Un nouveau Matrix était-il vraiment nécessaire ? Pas franchement, un peu à l'image des nombreuses suites, reprises et autres remakes de licences cultes de ces dernières années. Mais l'exercice est loin d'être gratuit car la sœur Wachowski mélange allégrement relecture, réécriture, critique acerbe et analogies osées dans un divertissement qui peut se révéler parfois assez vertigineux.
Véritable film transition entre deux époques du cinéma d'action américain (pour ne pas dire millénaires) et révolution hybride aussi bien stylistique que philosophique, Matrix et par extension la trilogie qu'il a formé avec les suivants Matrix Reloaded et Matrix Revolution, a depuis été abusivement copié, vidé, venant nourrir des décennies durant postures, effets de styles et amorces réflectives avec plus ou moins de bonheur.
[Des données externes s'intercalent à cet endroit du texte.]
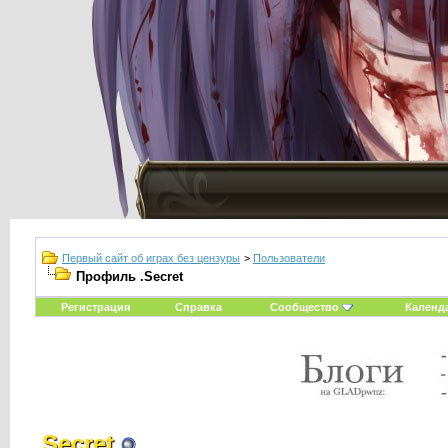
Первый сайт об играх без цензуры
>
Пользователи
Профиль .Secret
Регистрация
Справка
Сообщество
Календ
.Secret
Plus de vingt ans après, Lana Wachowski prend seule le risque de revenir à cet univers fondamental répondant aussi bien aux doux chants des fans qu'aux sirènes d'un studio toujours en quête de franchises bien juteuses, mais elle choisit aussi de faire le film pour explorer d'une certaine façon son nouveau moi. Les années ont passé, la réalisatrice a désormais totalement assumé sa transformation et son identité trans, et affiche une liberté nouvelle, prenant rapidement de la distance avec les influences d'autrefois et les ambitions de comic-book live. The Matrix citait le cinéma asiatique, le film noir, les classiques du Cyberpunk, film de l'auto-analyse et réflexion totale sur le statut même de l'œuvre, Matrix Resurrection ne cesse de citer, de rebondir sur ses propres références, de reprendre ses propres échos pour mieux constamment les transformer. On ne parle pas ici uniquement des changements de certains acteurs comme Yahya Abdul-Mateen II en Morpheus nouvelle génération, mais bien d'une approche filmique plus souple, plus directe, plus lumineuse qui semble justement combattre ses propres clichés.
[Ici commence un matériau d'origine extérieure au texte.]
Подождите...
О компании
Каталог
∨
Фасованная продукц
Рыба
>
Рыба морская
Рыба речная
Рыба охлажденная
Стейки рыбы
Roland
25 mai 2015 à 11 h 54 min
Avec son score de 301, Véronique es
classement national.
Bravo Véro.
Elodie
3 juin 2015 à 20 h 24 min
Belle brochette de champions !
Devenu désormais l'arme ultime de la nouvelle menace du film, le Bullet Time n'a plus rien de grisant, de fun, s'étirant à l'extrême, à l'absurde, comme pour singer une industrie du Blockbuster qui ne cesse de s'auto digérer depuis vingt ans. Avec une bonne dose de cynisme, Matrix Resurrections est donc bien un film profondément méta, capable de tirer quelques scuds sur son chaperon dépassé, la Warner, et par extension la politique des studios américains, de parodier ses métaphores d'autrefois (aaah le Merovingien transformé en clodo rebooté) tout en multipliant constamment les parallèles entre les évènements décrits dans le film et les coulisses même de sa création. Un exercice de style on ne peut plus conscient qui aurait pu être aussi lourd à digérer qu'agaçant si Lana Wachowski ne compensait pas sa démarche d'anti-blockbuster jusqu'à l'anti-climax, en faisant naître une chose qui manquait souvent cruellement à la trilogie initiale : l'émotion. Autrefois présenté de manière extrêmement naïve et pouvant confiner au ridicule pour la pauvre Trinity, le couple central du film prend sa revanche et devient véritablement le moteur du nouveau Matrix. De la première rencontre / retrouvailles entre elle et lui, la mise en scène caressante, la fragilité des acteurs et la simplicité de quelques attentions, faire renaitre une étincelle qui n'avait jamais vraiment réussit à s'embraser. Si Keanu Reeves est égal à lui-même, Carrie-Anne Moss rappelle à quel point son personnage avec été quelque peu sacrifié et à quel point ses qualités d'actrices avaient été sous-estimés. Dans le déluge attendu de poursuites, affrontements numériques généralisés, super-pouvoirs et programmes bots tombant du ciel, Matrix Resurrections s'offre, comme il le dit si bien, une seconde chance.